Extracted records →
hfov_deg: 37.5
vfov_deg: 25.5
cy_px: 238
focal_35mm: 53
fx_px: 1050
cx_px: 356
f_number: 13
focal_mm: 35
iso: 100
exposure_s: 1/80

---

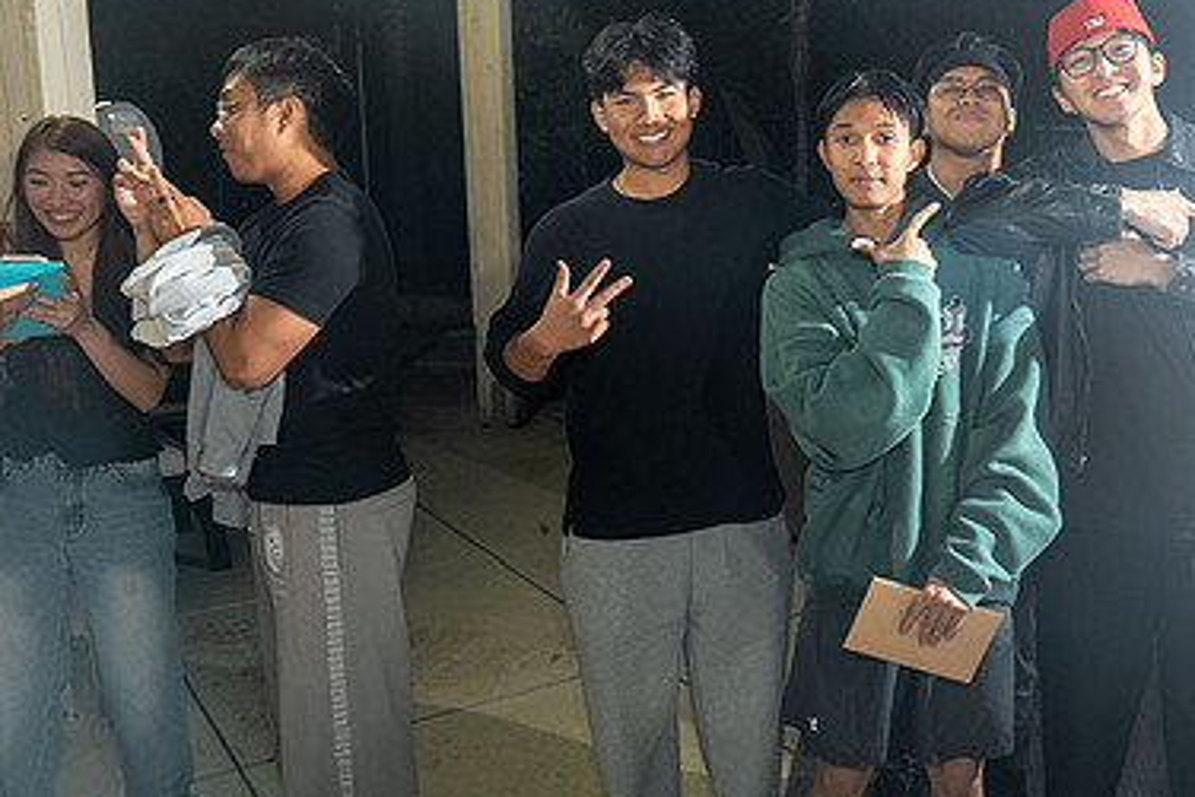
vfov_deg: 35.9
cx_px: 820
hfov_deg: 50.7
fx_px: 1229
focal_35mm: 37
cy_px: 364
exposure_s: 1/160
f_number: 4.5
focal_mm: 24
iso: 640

--

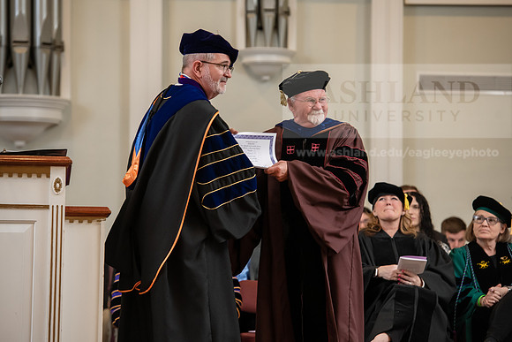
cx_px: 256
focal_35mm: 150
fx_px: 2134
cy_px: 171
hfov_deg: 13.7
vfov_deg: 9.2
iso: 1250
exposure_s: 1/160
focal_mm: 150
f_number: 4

Task requirements → Proceeding from the line containing "hfov_deg: 37.5" through the line containing "exposure_s: 1/80", transcribe the lines above exactly, both end lines included.

Result →
hfov_deg: 37.5
vfov_deg: 25.5
cy_px: 238
focal_35mm: 53
fx_px: 1050
cx_px: 356
f_number: 13
focal_mm: 35
iso: 100
exposure_s: 1/80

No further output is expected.